One eyewitness heard two explosions and then short bursts of automatic gunfire in the same street as the restaurant. The wreckage of a red scooter, the remains of shop awnings and broken glass were strewn across the street.
Armed police, rifles cocked at the hip, set up barricades around the explosion site, and local people were seen yelling at each other, angry that another terror attack had hit the city.
Vehicles and street vendors’ barrows were used to keep locals away, and speeding military four-wheel drives with horns blaring arrived at the bomb site.
There were other attacks elsewhere.
“They entered the passenger hub of a station and started firing,” A.K. Sharma, a Mumbai railway police commissioner, told local television.
Sameeran Chakraborty, a Mumbai resident, told the NDTV news channel he heard a blast inside a car near the city airport.
“It was a big noise and one car was involved, definitely not more than that.”
There was no immediate claim of responsibility.

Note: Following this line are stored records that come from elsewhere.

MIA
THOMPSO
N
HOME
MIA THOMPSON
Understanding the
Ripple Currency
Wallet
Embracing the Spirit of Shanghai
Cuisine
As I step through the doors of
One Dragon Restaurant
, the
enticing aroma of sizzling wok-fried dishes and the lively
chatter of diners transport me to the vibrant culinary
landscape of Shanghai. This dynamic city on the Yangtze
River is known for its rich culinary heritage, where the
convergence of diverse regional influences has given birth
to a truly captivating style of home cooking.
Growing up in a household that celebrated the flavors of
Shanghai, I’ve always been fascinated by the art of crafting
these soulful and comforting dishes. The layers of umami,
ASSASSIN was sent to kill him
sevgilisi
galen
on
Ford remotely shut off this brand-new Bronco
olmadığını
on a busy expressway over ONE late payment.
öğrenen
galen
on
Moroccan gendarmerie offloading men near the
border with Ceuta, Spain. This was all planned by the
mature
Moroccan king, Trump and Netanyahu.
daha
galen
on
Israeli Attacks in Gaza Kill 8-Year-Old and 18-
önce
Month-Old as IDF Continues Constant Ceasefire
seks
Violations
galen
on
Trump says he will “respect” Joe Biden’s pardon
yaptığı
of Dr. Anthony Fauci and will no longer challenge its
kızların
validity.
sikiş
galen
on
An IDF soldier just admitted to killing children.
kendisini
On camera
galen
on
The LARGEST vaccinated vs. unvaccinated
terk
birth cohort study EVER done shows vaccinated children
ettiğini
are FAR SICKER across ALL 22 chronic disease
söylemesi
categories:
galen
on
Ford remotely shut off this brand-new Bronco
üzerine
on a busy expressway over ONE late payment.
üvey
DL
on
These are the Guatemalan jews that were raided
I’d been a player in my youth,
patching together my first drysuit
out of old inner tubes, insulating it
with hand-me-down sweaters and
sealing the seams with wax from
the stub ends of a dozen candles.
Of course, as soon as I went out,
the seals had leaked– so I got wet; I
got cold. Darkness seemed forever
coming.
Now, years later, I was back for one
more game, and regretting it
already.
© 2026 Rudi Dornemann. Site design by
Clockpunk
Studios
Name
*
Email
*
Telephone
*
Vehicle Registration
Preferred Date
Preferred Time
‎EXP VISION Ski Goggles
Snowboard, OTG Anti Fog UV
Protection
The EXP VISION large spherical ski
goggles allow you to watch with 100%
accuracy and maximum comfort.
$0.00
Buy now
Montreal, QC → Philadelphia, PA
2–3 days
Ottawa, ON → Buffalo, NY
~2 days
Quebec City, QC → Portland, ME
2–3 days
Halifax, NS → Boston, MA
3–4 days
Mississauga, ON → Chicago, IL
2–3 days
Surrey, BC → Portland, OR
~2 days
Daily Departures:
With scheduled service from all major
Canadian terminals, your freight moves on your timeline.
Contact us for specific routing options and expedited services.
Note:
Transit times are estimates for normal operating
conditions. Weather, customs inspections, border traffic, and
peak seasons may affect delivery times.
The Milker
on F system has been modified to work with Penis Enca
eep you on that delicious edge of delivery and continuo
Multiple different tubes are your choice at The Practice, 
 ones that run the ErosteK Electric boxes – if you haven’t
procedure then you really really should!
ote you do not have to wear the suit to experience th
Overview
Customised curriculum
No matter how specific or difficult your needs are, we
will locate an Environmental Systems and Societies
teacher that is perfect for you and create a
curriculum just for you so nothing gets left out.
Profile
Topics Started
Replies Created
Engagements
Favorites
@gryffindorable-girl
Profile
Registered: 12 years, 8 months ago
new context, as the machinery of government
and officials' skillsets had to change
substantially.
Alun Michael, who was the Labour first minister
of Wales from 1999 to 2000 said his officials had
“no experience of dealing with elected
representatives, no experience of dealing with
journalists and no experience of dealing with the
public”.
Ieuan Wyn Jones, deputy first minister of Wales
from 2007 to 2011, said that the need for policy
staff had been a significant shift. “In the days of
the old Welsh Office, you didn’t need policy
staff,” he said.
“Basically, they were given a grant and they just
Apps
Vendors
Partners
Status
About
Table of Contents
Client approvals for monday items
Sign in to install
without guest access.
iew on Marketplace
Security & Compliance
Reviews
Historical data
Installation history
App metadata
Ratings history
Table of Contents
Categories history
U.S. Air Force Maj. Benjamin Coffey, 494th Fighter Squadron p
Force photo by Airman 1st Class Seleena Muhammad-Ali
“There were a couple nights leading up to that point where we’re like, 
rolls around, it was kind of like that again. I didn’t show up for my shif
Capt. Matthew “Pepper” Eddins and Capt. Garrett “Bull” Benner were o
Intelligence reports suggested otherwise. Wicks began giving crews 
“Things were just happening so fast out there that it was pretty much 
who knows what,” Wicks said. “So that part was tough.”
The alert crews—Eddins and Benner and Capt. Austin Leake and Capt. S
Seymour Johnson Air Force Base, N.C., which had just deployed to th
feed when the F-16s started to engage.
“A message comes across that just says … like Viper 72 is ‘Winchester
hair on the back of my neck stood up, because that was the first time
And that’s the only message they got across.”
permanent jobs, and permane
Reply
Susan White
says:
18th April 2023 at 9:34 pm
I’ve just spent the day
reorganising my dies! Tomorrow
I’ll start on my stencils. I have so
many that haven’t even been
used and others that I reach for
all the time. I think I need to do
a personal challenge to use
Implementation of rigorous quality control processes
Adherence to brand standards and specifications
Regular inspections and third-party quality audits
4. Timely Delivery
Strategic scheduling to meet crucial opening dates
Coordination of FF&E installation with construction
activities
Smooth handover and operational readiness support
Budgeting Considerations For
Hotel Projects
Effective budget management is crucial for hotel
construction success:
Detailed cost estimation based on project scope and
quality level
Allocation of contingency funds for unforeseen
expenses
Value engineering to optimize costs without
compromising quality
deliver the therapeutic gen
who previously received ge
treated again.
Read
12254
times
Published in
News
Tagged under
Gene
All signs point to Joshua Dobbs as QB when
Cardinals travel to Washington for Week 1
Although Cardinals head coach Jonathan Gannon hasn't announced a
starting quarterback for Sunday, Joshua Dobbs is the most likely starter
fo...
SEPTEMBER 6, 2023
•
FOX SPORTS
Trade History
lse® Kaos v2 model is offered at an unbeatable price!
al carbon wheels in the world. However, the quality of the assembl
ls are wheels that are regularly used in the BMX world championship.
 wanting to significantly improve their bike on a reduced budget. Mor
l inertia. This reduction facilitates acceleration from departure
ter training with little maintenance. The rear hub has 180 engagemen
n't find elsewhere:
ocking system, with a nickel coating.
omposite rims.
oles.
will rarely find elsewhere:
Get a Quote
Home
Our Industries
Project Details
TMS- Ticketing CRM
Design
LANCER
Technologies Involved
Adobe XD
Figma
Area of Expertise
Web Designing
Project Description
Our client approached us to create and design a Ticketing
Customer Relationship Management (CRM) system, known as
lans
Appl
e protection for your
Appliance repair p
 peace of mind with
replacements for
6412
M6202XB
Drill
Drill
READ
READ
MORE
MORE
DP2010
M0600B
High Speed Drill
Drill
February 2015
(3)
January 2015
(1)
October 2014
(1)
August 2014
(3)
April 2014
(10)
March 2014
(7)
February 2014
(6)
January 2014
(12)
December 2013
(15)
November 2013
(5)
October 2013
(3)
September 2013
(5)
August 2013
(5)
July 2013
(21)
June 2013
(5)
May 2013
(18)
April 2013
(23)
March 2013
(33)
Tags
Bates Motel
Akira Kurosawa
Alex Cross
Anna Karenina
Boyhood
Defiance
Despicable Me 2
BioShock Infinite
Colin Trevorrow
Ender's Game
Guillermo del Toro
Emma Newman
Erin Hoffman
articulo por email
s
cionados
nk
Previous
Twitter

Indian Prime Minister Manmohan Singh condemned the attacks and said the Maharashtra government would get all the assistance required. The BBC said that British member of the European Parliament, Sajjad Karim, was at the Taj at the time and saw a gunman open fire in the lobby. “All I saw was one man on foot carrying a machine gun-type of weapon — which I then saw him firing from and I saw people hitting the floor, people right next to me,” he was quoted as saying.
One British guest told local Indian television that he had been among a dozen people herded together by two heavily armed men and taken up to the hotel’s upper floors.
“They were very young, like boys really, wearing jeans and T-shirts,” the guest said.
“They said they wanted anyone with British and American passports and then they took us up the stairs. I think they wanted to take us to the roof,” he said, adding that he and another hostage had managed to escape when they reached the 18th floor.
India has suffered a wave of bomb attacks in recent years. Most have been blamed on Muslims, although police have also arrested many Hindu extremists, including a serving colonel, for their involvement in some of the terror attacks.